## [WORK INSTRUCTIONS]
Retype the data that follows line by line, exactly, and leave its pictures out.

================

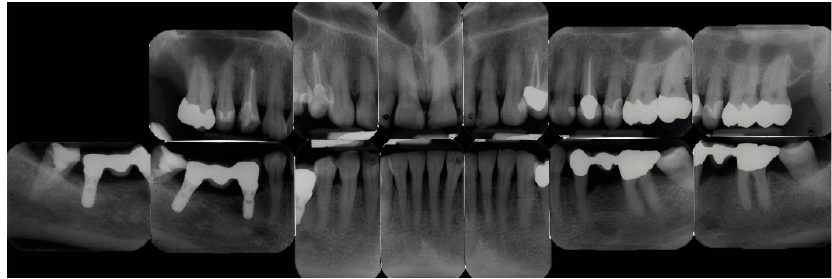
Figure 1. Full ‐ mouth intra ‐ oral radiographic set (I ‐ O) represented by periapical films.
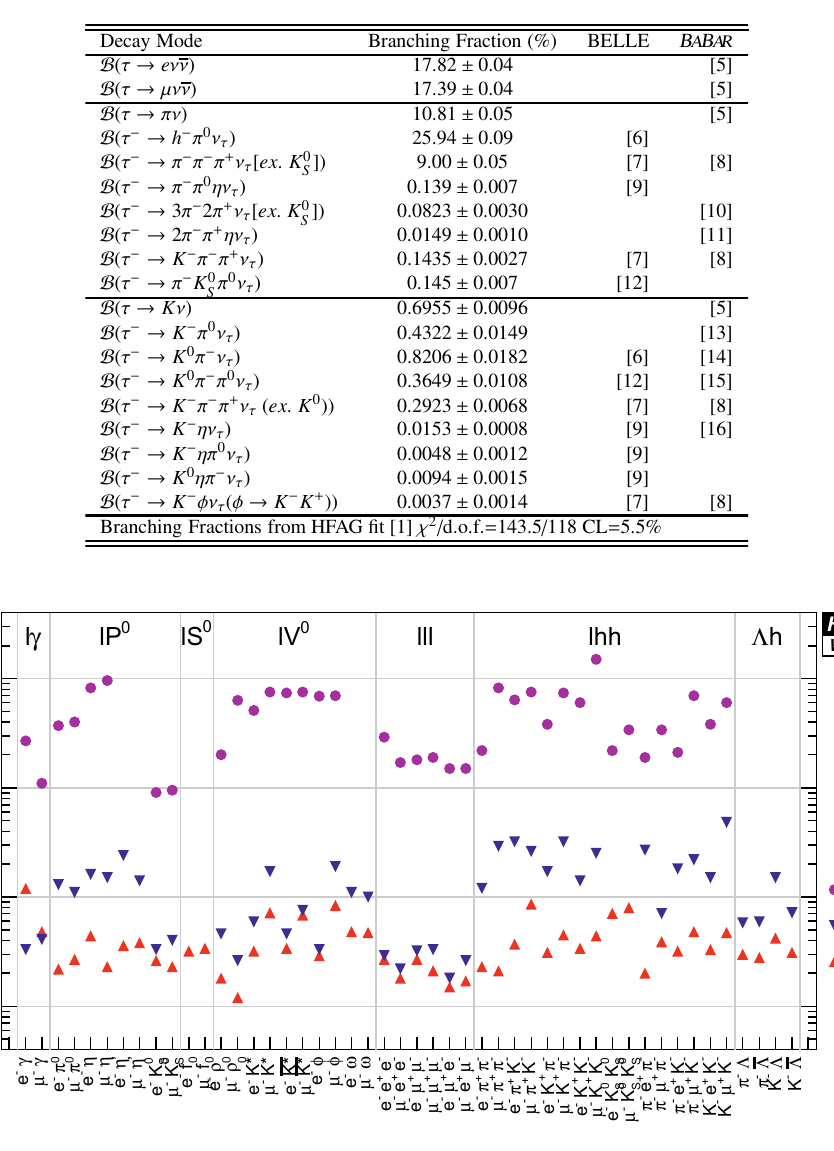
Table 1. The HFAG fit branching fraction for both strange and non-strange τ decays which were measured by the B-Factories [1]. A more complete list of decay modes measured by B A B AR and BELLE can be found in [1].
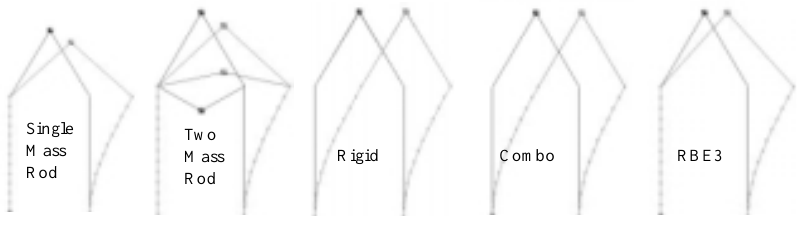
Fig. 9. Static analysis deformation plots.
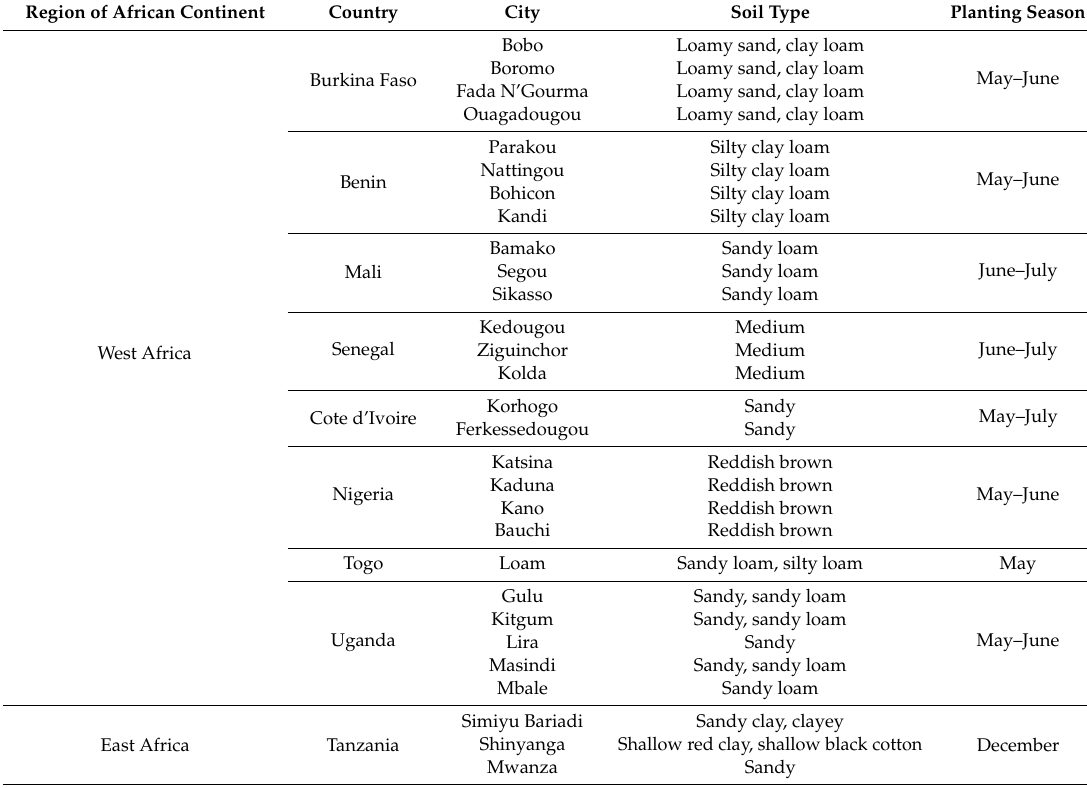
Table A11. Soil type and cotton planting season of di ff erent cotton producing states of East and West Africa [122–147].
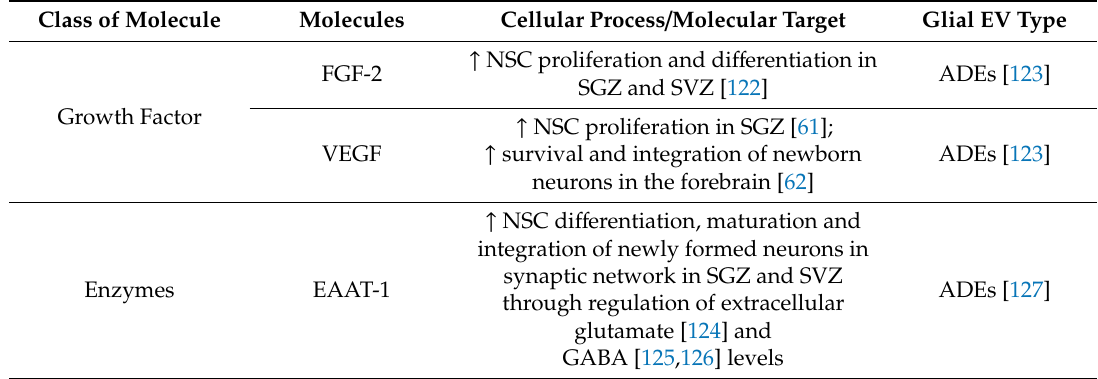
Table 2. List of di ff erent classes of pro- or anti-neurogenic molecules found in astrocyte-derived (ADEs) and / or microglia-derived (MDEs) extracellular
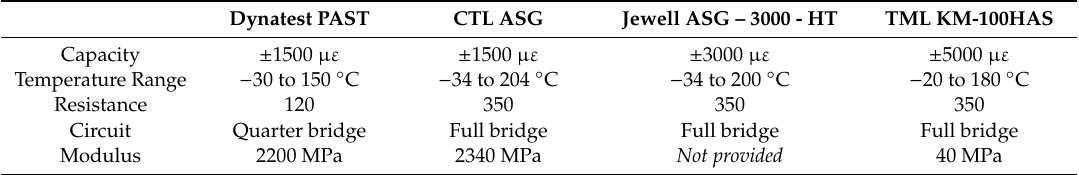
Table 1. Specifications of some asphalt strain gauges (ASGs) available on the market.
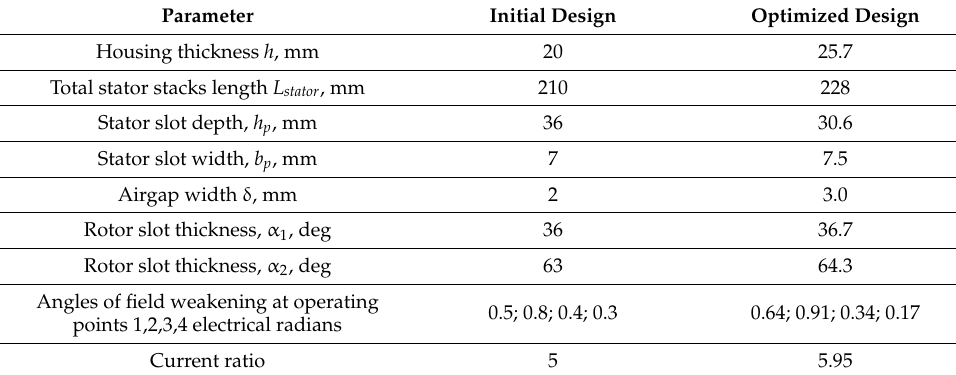
Table 3. Geometric parameters varied during the optimization.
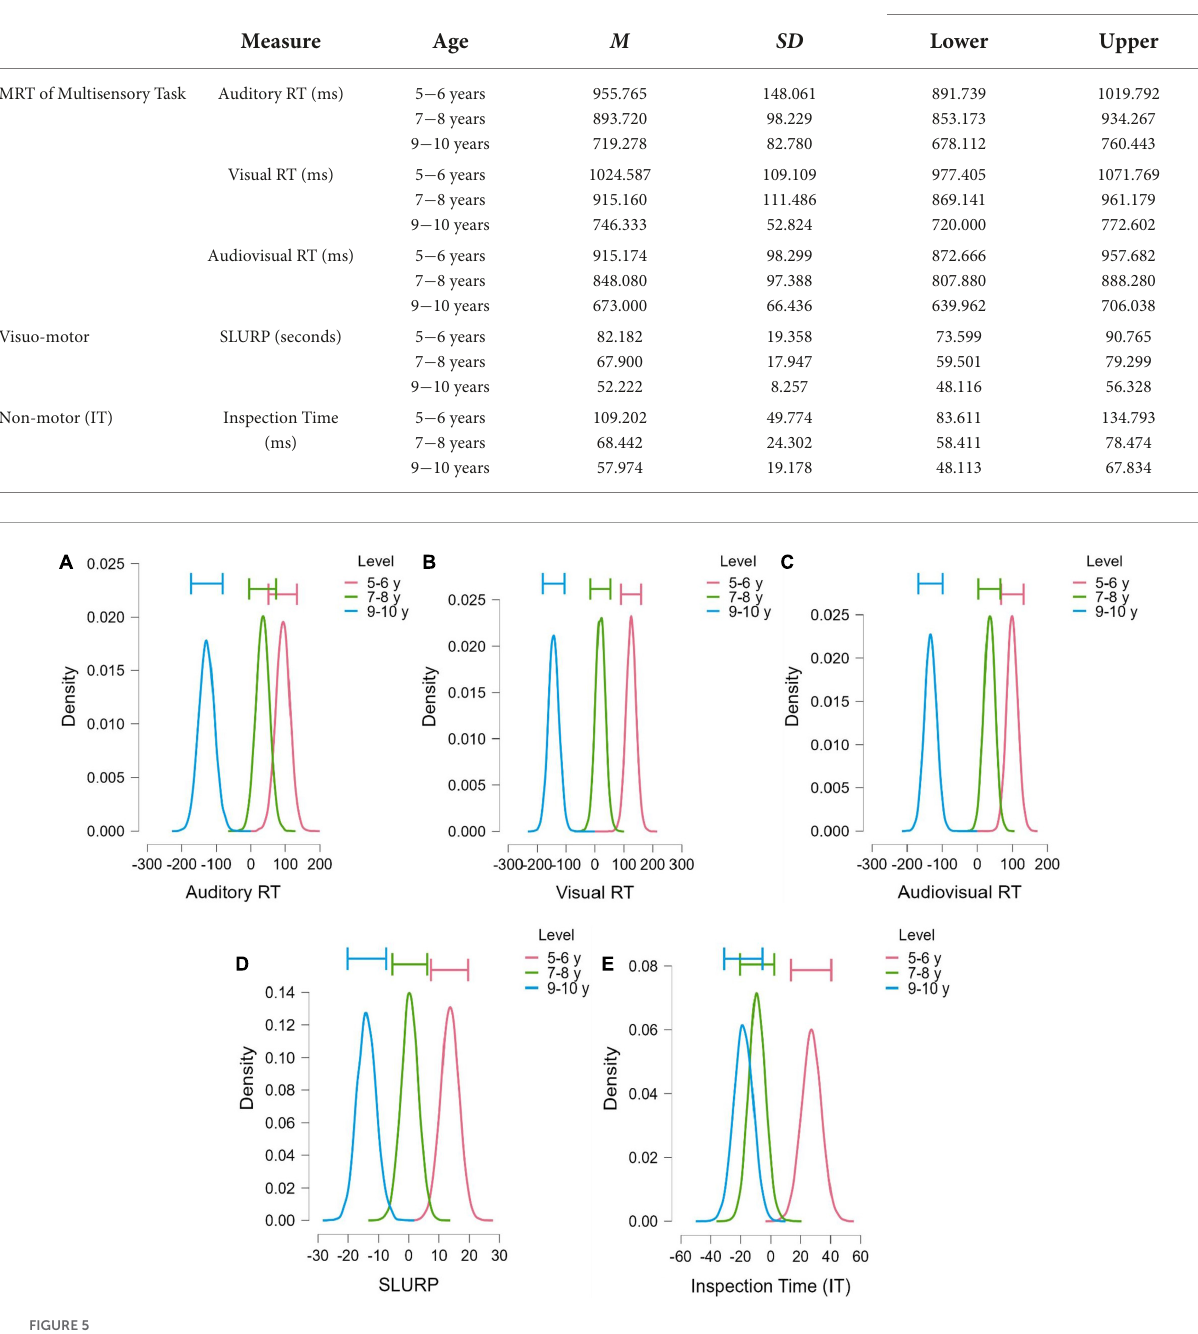
TABLE 2 Descriptive statistics for auditory RT, visual RT and audiovisual RT, visuomotor, and visual perceptual processing by age groups.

================

## [RESPONSE TO THE TASK]
Figure 1. Full ‐ mouth intra ‐ oral radiographic set (I ‐ O) represented by periapical films.
Table 1. The HFAG fit branching fraction for both strange and non-strange τ decays which were measured by the B-Factories [1]. A more complete list of decay modes measured by B A B AR and BELLE can be found in [1].
Fig. 9. Static analysis deformation plots.
Table A11. Soil type and cotton planting season of di ff erent cotton producing states of East and West Africa [122–147].
Table 2. List of di ff erent classes of pro- or anti-neurogenic molecules found in astrocyte-derived (ADEs) and / or microglia-derived (MDEs) extracellular
Table 1. Specifications of some asphalt strain gauges (ASGs) available on the market.
Table 3. Geometric parameters varied during the optimization.
TABLE 2 Descriptive statistics for auditory RT, visual RT and audiovisual RT, visuomotor, and visual perceptual processing by age groups.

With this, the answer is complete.